Perché abbiamo bisogno di sentirci ascoltati

perché abbiamo bisogno di sentirci ascoltati

Perché abbiamo bisogno di sentirci ascoltati

Ricordi un’occasione particolare in cui hai sentito che il tuo interlocutore ti stava ascoltando attentamente?

Ascoltare significa porre attenzione sia a ciò che viene pronunciato, sia a tutti quei segni del corpo che non sono parole. Il termine latino “auscultare”, infatti, è ancora usato in medicina per indicare il gesto di ascolto (mediante uno strumento apposito) delle parti interne dell’organismo. È un’attività attenta e silenziosa, un modo per entrare nell’intimità dell’altro stabilendo un reale contatto, sincero ed interessato.

Più aumentano i canali di comunicazione, più le relazioni si impoveriscono.

Oggi, nella società della comunicazione di massa, disponiamo di mezzi e di occasioni per manifestarci senza precedenti. La rete ha moltiplicato in modo esponenziale la possibilità di raccontarsi e di esprimere opinioni: nel 2018 gli italiani hanno trascorso in media 6 ore al giorno su internet, e hanno dedicato quotidianamente quasi 2 ore all’utilizzo dei social (fonte: ricerca Hootsuite – We are social), canali privilegiati per restare in contatto con amici, familiari e per cercare nuove conoscenze. Tuttavia, questo fenomeno non crea un terreno fertile per relazioni improntate al dialogo e all’ascolto reciproco. Al contrario, sembra che un deserto silenzioso e solitario stia progressivamente guadagnano spazio nelle vite di molte persone.
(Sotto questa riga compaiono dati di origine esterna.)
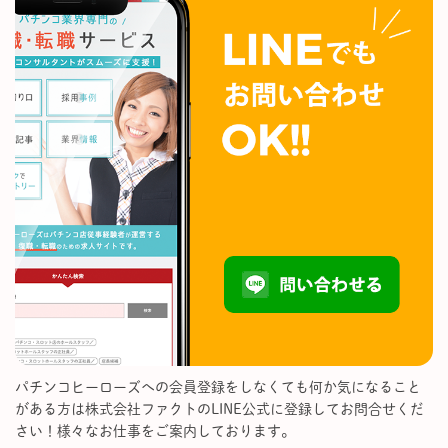
パチンコヒーローズへの会員登録をしなくても何か気になること
がある方は株式会社ファクトのLINE公式に登録してお問合せくだ
さい！様々なお仕事をご案内しております。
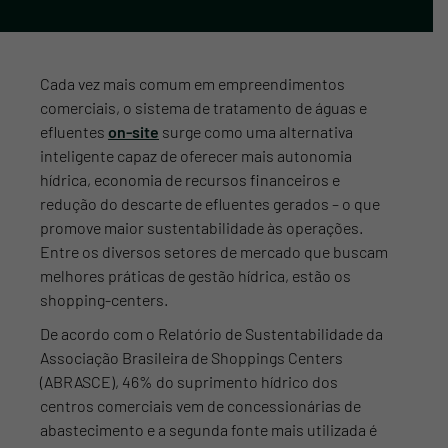
Cada vez mais comum em empreendimentos
comerciais, o sistema de tratamento de águas e
efluentes
on-site
surge como uma alternativa
inteligente capaz de oferecer mais autonomia
hídrica, economia de recursos financeiros e
redução do descarte de efluentes gerados – o que
promove maior sustentabilidade às operações.
Entre os diversos setores de mercado que buscam
melhores práticas de gestão hídrica, estão os
shopping-centers.
De acordo com o Relatório de Sustentabilidade da
Associação Brasileira de Shoppings Centers
(ABRASCE), 46% do suprimento hídrico dos
centros comerciais vem de concessionárias de
abastecimento e a segunda fonte mais utilizada é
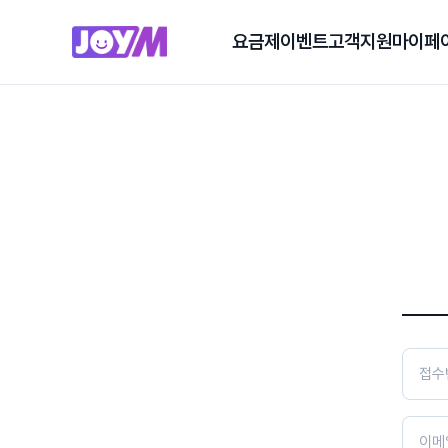
요금제
이벤트
고객지원
마이페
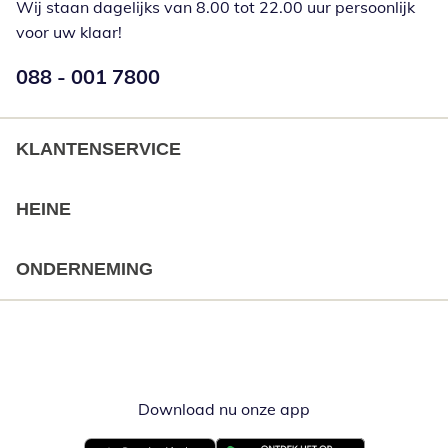
Wij staan dagelijks van 8.00 tot 22.00 uur persoonlijk
voor uw klaar!
Telefoonnummer:
088 - 001 7800
Opent telefoonclient
KLANTENSERVICE
HEINE
ONDERNEMING
Download nu onze app
Opent in nieuw ve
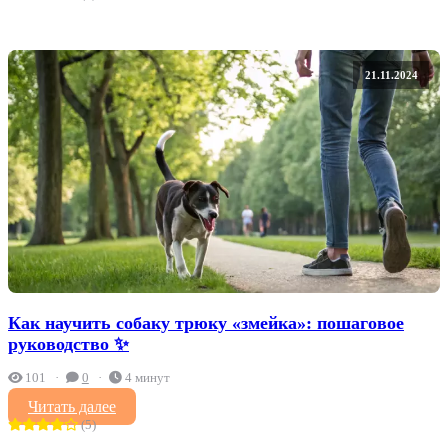
21.11.2024
Как научить собаку трюку «змейка»: пошаговое
руководство ✨
101
0
4 минут
Читать далее
(5)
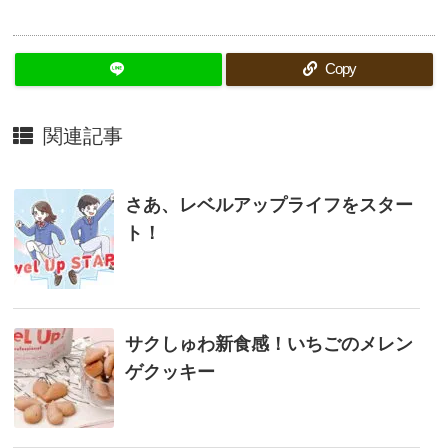
Copy
関連記事
さあ、レベルアップライフをスター
ト！
サクしゅわ新食感！いちごのメレン
ゲクッキー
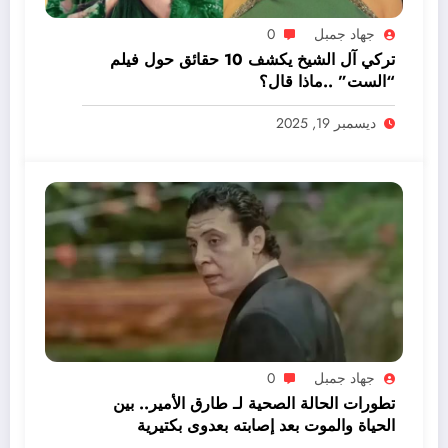
جهاد جمبل
0
تركي آل الشيخ يكشف 10 حقائق حول فيلم
“الست” ..ماذا قال؟
ديسمبر 19, 2025
جهاد جمبل
0
تطورات الحالة الصحية لـ طارق الأمير.. بين
الحياة والموت بعد إصابته بعدوى بكتيرية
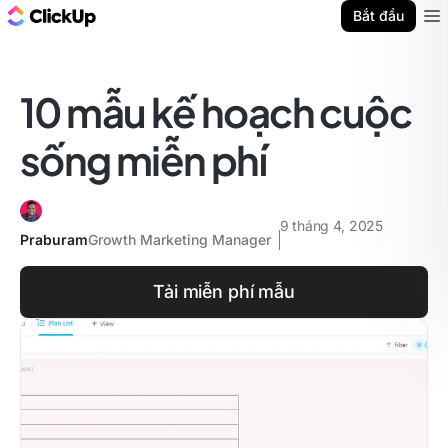
ClickUp Blog
Bắt đầu
Ope
10 mẫu kế hoạch cuộc
sống miễn phí
9 tháng 4, 2025
Praburam
Growth Marketing Manager
Tải miễn phí mẫu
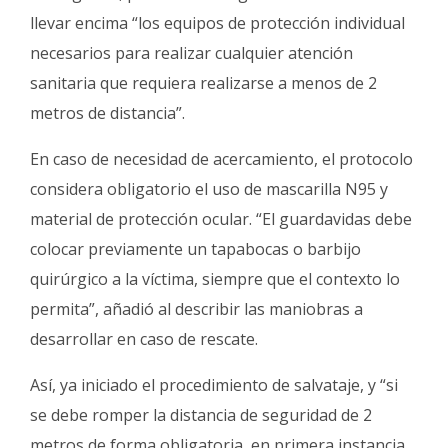
llevar encima “los equipos de protección individual
necesarios para realizar cualquier atención
sanitaria que requiera realizarse a menos de 2
metros de distancia”.
En caso de necesidad de acercamiento, el protocolo
considera obligatorio el uso de mascarilla N95 y
material de protección ocular. “El guardavidas debe
colocar previamente un tapabocas o barbijo
quirúrgico a la víctima, siempre que el contexto lo
permita”, añadió al describir las maniobras a
desarrollar en caso de rescate.
Así, ya iniciado el procedimiento de salvataje, y “si
se debe romper la distancia de seguridad de 2
metros de forma obligatoria, en primera instancia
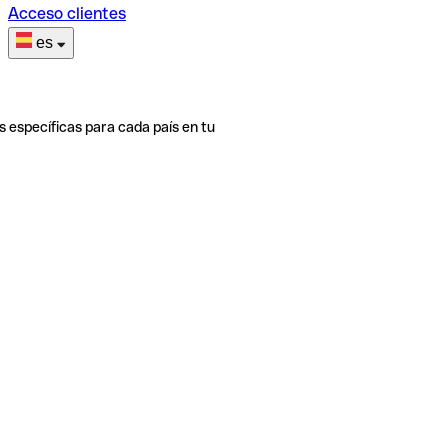
Acceso clientes
es
s específicas para cada país en tu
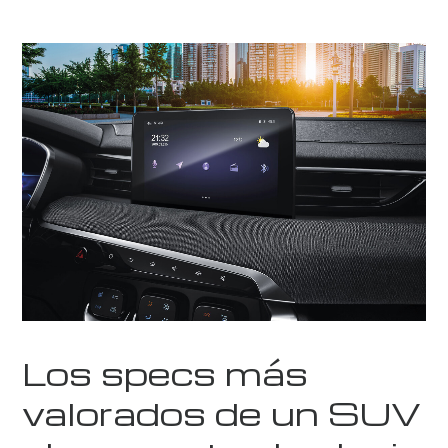
Los specs más
valorados de un SUV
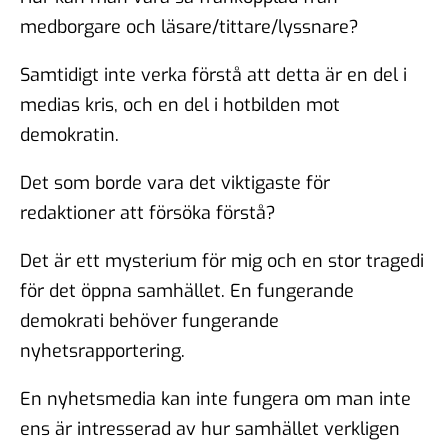
medborgare och läsare/tittare/lyssnare?
Samtidigt inte verka förstå att detta är en del i
medias kris, och en del i hotbilden mot
demokratin.
Det som borde vara det viktigaste för
redaktioner att försöka förstå?
Det är ett mysterium för mig och en stor tragedi
för det öppna samhället. En fungerande
demokrati behöver fungerande
nyhetsrapportering.
En nyhetsmedia kan inte fungera om man inte
ens är intresserad av hur samhället verkligen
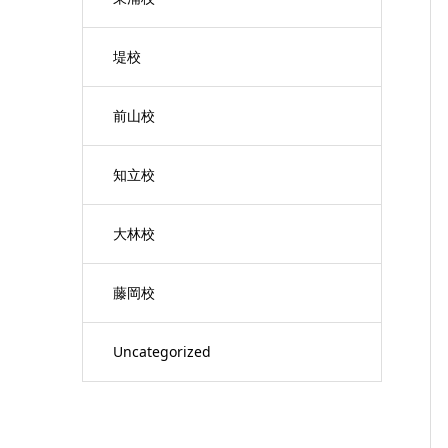
堤校
前山校
知立校
大林校
藤岡校
Uncategorized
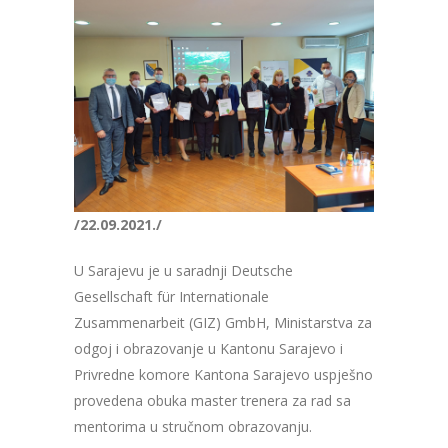
/22.09.2021./
U Sarajevu je u saradnji Deutsche
Gesellschaft für Internationale
Zusammenarbeit (GIZ) GmbH, Ministarstva za
odgoj i obrazovanje u Kantonu Sarajevo i
Privredne komore Kantona Sarajevo uspješno
provedena obuka master trenera za rad sa
mentorima u stručnom obrazovanju.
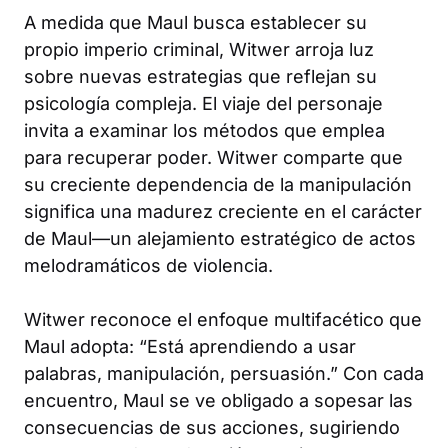
A medida que Maul busca establecer su
propio imperio criminal, Witwer arroja luz
sobre nuevas estrategias que reflejan su
psicología compleja. El viaje del personaje
invita a examinar los métodos que emplea
para recuperar poder. Witwer comparte que
su creciente dependencia de la manipulación
significa una madurez creciente en el carácter
de Maul—un alejamiento estratégico de actos
melodramáticos de violencia.
Witwer reconoce el enfoque multifacético que
Maul adopta: “Está aprendiendo a usar
palabras, manipulación, persuasión.” Con cada
encuentro, Maul se ve obligado a sopesar las
consecuencias de sus acciones, sugiriendo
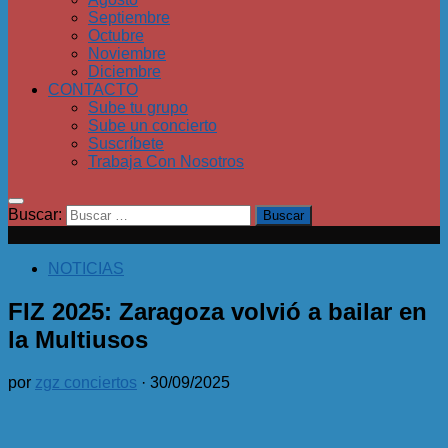
Septiembre
Octubre
Noviembre
Diciembre
CONTACTO
Sube tu grupo
Sube un concierto
Suscríbete
Trabaja Con Nosotros
Buscar:
NOTICIAS
FIZ 2025: Zaragoza volvió a bailar en
la Multiusos
por
zgz conciertos
·
30/09/2025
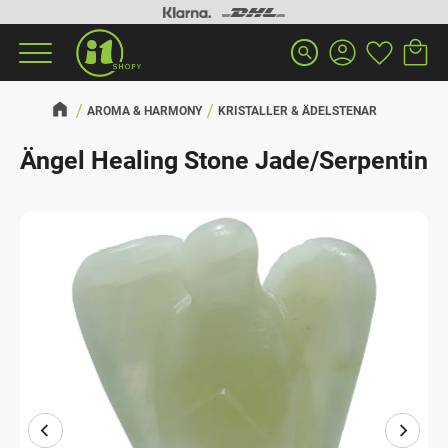
Kundva
Favorit
Meny
search
AROMA & HARMONY
KRISTALLER & ÄDELSTENAR
Ängel Healing Stone Jade/Serpentin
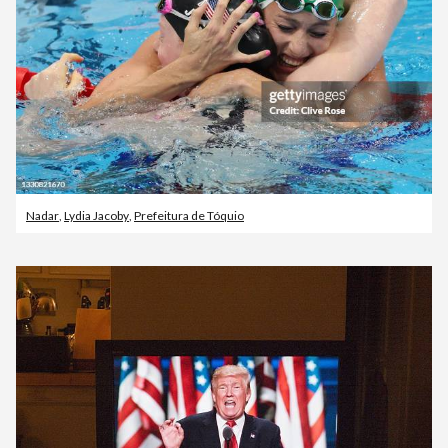
Nadar
,
Lydia Jacoby
,
Prefeitura de Tóquio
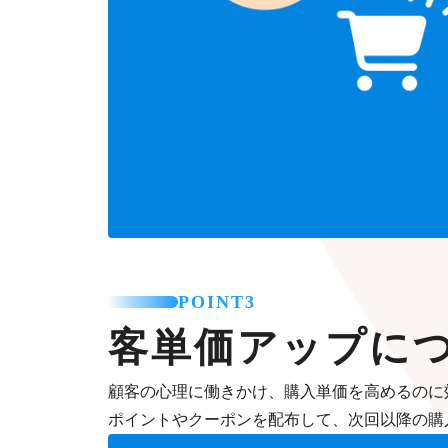
POINT3
客単価アップに
顧客の心理に働きかけ、購入単価を高めるのに
ポイントやクーポンを配布して、次回以降の購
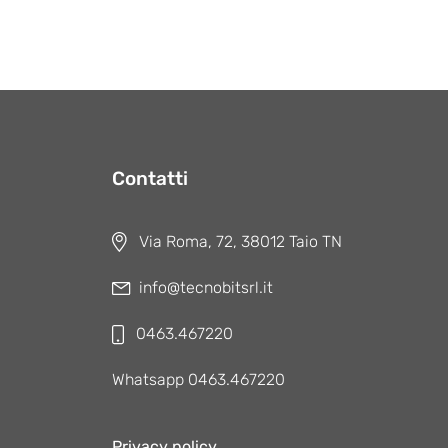
Contatti
Via Roma, 72, 38012 Taio TN
info@tecnobitsrl.it
0463.467220
Whatsapp 0463.467220
Privacy policy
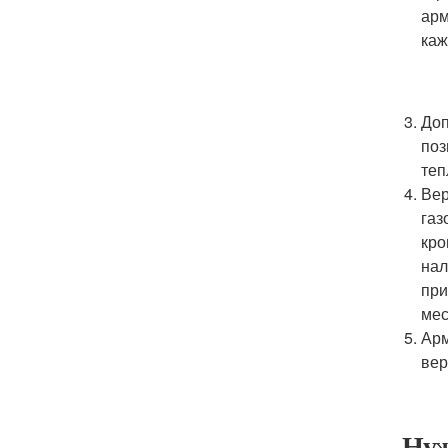
арм
каж
Доп
поз
теп
Вер
газ
кро
нал
при
мес
Арм
вер
Нуж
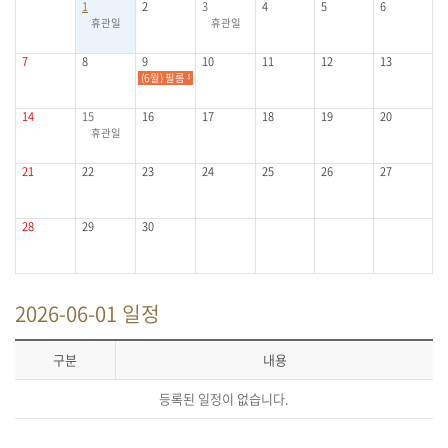
1
2
3
4
5
6
휴관일
휴관일
7
8
9
10
11
12
13
(6월) 필름 위의 산책 : 나를 찾는 시네마 힐링
14
15
16
17
18
19
20
휴관일
21
22
23
24
25
26
27
28
29
30
2026-06-01 일정
구분
내용
등록된 일정이 없습니다.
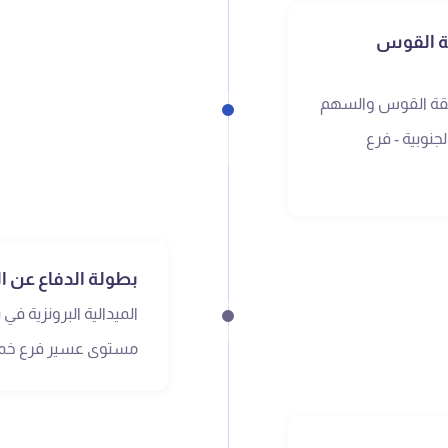
قة القوس
ابقة القوس والسهم
نوبية - فرع
بطولة الدفاع عن 
الميدالية البرونزية ف
مستوى عسير فرع خم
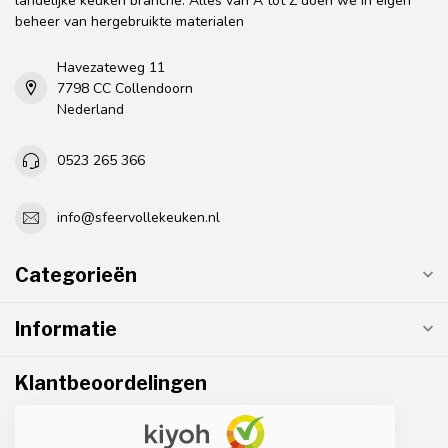
landelijke keuken branche. Alles van A tot Z doen we in eigen
beheer van hergebruikte materialen
Havezateweg 11
7798 CC Collendoorn
Nederland
0523 265 366
info@sfeervollekeuken.nl
Categorieën
Informatie
Klantbeoordelingen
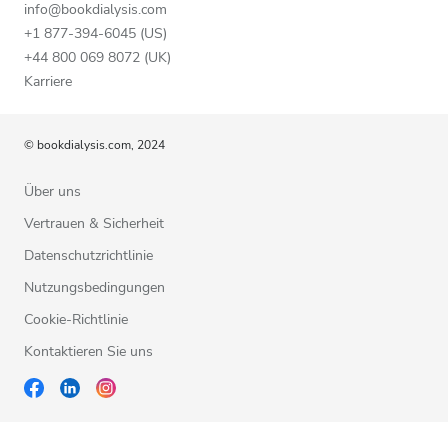
info@bookdialysis.com
+1 877-394-6045 (US)
+44 800 069 8072 (UK)
Karriere
© bookdialysis.com, 2024
Über uns
Vertrauen & Sicherheit
Datenschutzrichtlinie
Nutzungsbedingungen
Cookie-Richtlinie
Kontaktieren Sie uns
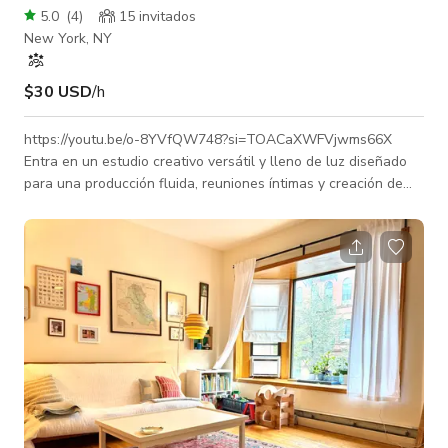
5.0
(
4
)
15 invitados
New York, NY
$30 USD
/h
https://youtu.be/o-8YVfQW748?si=TOACaXWFVjwms66X
Entra en un estudio creativo versátil y lleno de luz diseñado
para una producción fluida, reuniones íntimas y creación de
contenido de alto nivel. Este espacio a nivel del suelo cuenta
con una amplia área de estar abierta con un flujo natural
hacia una cocina estilo bar, perfecta para filmar contenido de
cocina, realizar talleres o montar sesiones de estilo de vida.
La distribución ofrece múltiples zonas distintas pero
conectadas, permit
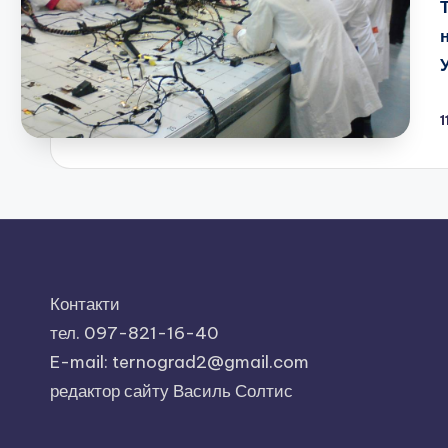
1
Контакти
тел. 097-821-16-40
E-mail: ternograd2@gmail.com
редактор сайту Василь Солтис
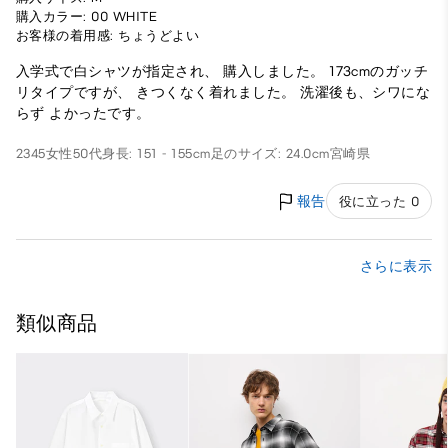
購入カラー: 00 WHITE
お客様の着用感: ちょうどよい
入学式で白シャツが指定され、 購入しました。 173cmのガッチ
リタイプですが、 きつくなく着れました。 洗濯後も、シワにな
らず よかったです。
2345
女性
50代
身長: 151 - 155cm
足のサイズ: 24.0cm
宮崎県
報告
役に立った 0
さらに表示
類似商品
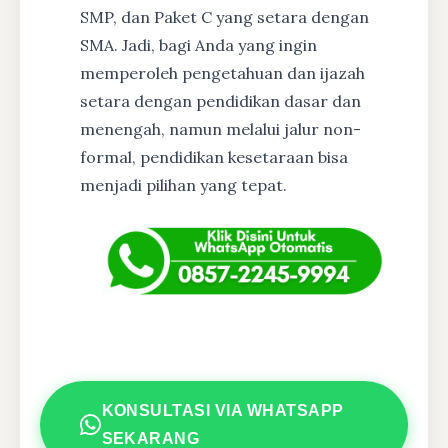
SMP, dan Paket C yang setara dengan
SMA. Jadi, bagi Anda yang ingin
memperoleh pengetahuan dan ijazah
setara dengan pendidikan dasar dan
menengah, namun melalui jalur non-
formal, pendidikan kesetaraan bisa
menjadi pilihan yang tepat.
KONSULTASI VIA WHATSAPP
SEKARANG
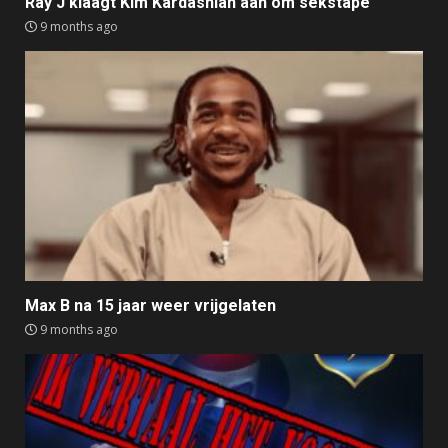
Ray J klaagt Kim Kardashian aan om sekstape
9 months ago
Max B na 15 jaar weer vrijgelaten
9 months ago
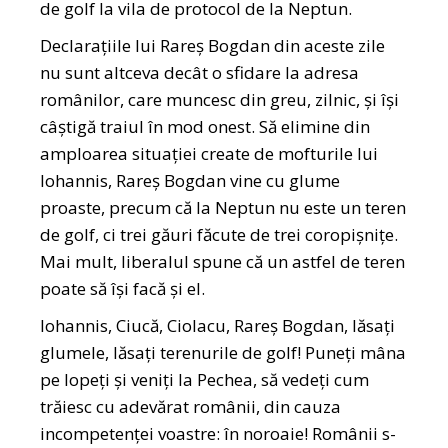
de golf la vila de protocol de la Neptun.
Declarațiile lui Rareș Bogdan din aceste zile
nu sunt altceva decât o sfidare la adresa
românilor, care muncesc din greu, zilnic, și își
câștigă traiul în mod onest. Să elimine din
amploarea situației create de mofturile lui
Iohannis, Rareș Bogdan vine cu glume
proaste, precum că la Neptun nu este un teren
de golf, ci trei găuri făcute de trei coropișnițe.
Mai mult, liberalul spune că un astfel de teren
poate să își facă și el.
Iohannis, Ciucă, Ciolacu, Rareș Bogdan, lăsați
glumele, lăsați terenurile de golf! Puneți mâna
pe lopeți și veniți la Pechea, să vedeți cum
trăiesc cu adevărat românii, din cauza
incompetenței voastre: în noroaie! Românii s-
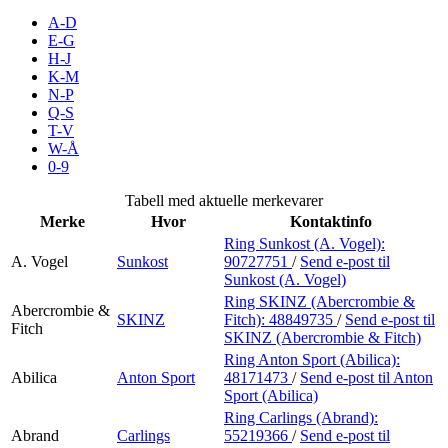
Inspirasjon
A-D
E-G
H-J
K-M
N-P
Søk
Q-S
T-V
W-Å
0-9
Åpningstider
Tabell med aktuelle merkevarer
Merke
Hvor
Kontaktinfo
Praktisk informasjon
Ring Sunkost (A. Vogel):
A. Vogel
Sunkost
90727751
/
Send e-post
til
Ledige stillinger
Sunkost (A. Vogel)
Magasin
Ring SKINZ (Abercrombie &
Abercrombie &
SKINZ
Fitch):
48849735
/
Send e-post
til
Fitch
SKINZ (Abercrombie & Fitch)
Gavekort
Ring Anton Sport (Abilica):
Finn frem
Abilica
Anton Sport
48171473
/
Send e-post
til Anton
Sport (Abilica)
Kundeklubb
Ring Carlings (Abrand):
Abrand
Carlings
55219366
/
Send e-post
til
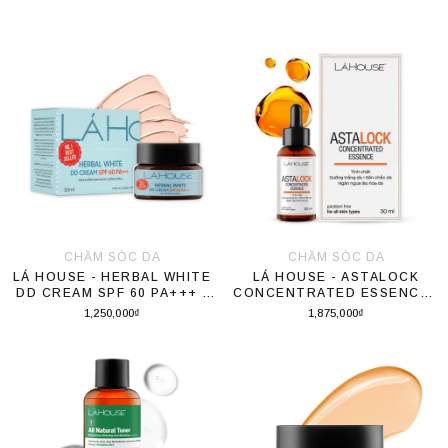
CHĂM SÓC DA
CHĂM SÓC DA
LÁ HOUSE - HERBAL WHITE
LÁ HOUSE - ASTALOCK
DD CREAM SPF 60 PA+++ -
CONCENTRATED ESSENCE -
30ML
30ML
1,250,000₫
1,875,000₫
Thêm vào giỏ hàng
Thêm vào giỏ hàng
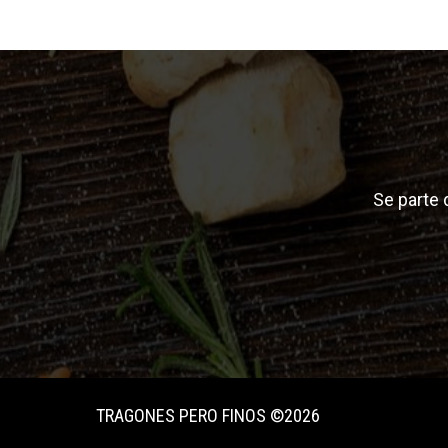
Se parte
TRAGONES PERO FINOS ©2026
Stiamo assistendo ad un grande paradosso: più i mezzi di comunicazione facilitano gli scambi relazionali, più aumenta il senso di insoddisfazione, di incomprensione e di scarso ascolto.

Se penso alle cause della mancanza di ascolto…

Mi rendo conto che la frenesia delle nostre giornate ci porta sempre più lontani da legami profondi; che l’individualismo diffuso si alimenta di competizione e d’invidia, incrinando rapporti o interponendo il successo alla necessità di relazionarsi in modo costruttivo con gli altri; che il bisogno di sicurezza si traduce in paura di incontrare davvero “l’altro”. Se dovessimo trovare l’origine di questa mancata predisposizione, dovremmo riflettere sulla visione della persona in questa epoca storica, spesso intrappolata in se stessa e da se stessa.

Eppure, a prescindere dal nostro percorso di vita e dai nostri successi, ognuno di noi ha bisogno di essere ascoltato.

Allora, perché sentiamo il bisogno di essere ascoltati?

Avere l’attenzione da parte di qualcuno, che sia un contatto fisico o un gesto, come dimostrare interesse verso ciò che diciamo, significa sentirsi riconosciuti e questo va in parte a definire il modo in cui ci attribuiamo un ruolo nel mondo. Per questo motivo, in mancanza di riconoscimento, tendiamo ad alimentare dubbi ed insicurezze.
Essere ascoltati, quindi, significa percepire che la persona che abbiamo davanti è in grado di comprendere il nostro patrimonio interiore. È una delle strategie che mettiamo in atto fin da bambini per legittimare i nostri sentimenti, sia positivi che negativi.

Avere la possibilità di esternare pensieri, paure e ansie diventa in primis un modo per alleggerire il peso che portiamo, condividendolo con una persona di fiducia. Ci sembrerà quindi di poter procedere con un carico più leggero e di avere un sostegno in più nel nostro percorso.

Quanto conta l’ascolto nella mia professione?

È naturale che uno psicoterapeuta debba avere una predisposizione all’ascolto del proprio paziente. Credo comunque che ci siano molti approcci a questo tema, che vanno poi a dare direzioni diverse alla terapia.

Ascoltare è sempre stata un’attività importante nella mia vita personale e di professionista. Ho lavorato su pazienti con patologie di vario genere e gravità, sia in studio che in altre realtà. Queste esperienze mi hanno permesso di comprendere quanto ogni essere umano sia unico ed irripetibile. Non ragionare con pattern preconfezionati e lavorare sulla persona e con la persona, richiede uno scambio reciproco profondo, che presuppone l’ingresso nella vita altrui con professionalità e sensibilità. Spesso dico che nel mio lavoro bisogna “sporcarsi le mani”, è una metafora che riassume il mio personale approccio, fondato sulla predisposizione ad ascoltare le storie altrui, per fornire chiavi di lettura nuove e strumenti utili per acquisire maggiore consapevolezza di sé e dare nuovo senso alla quotidianità.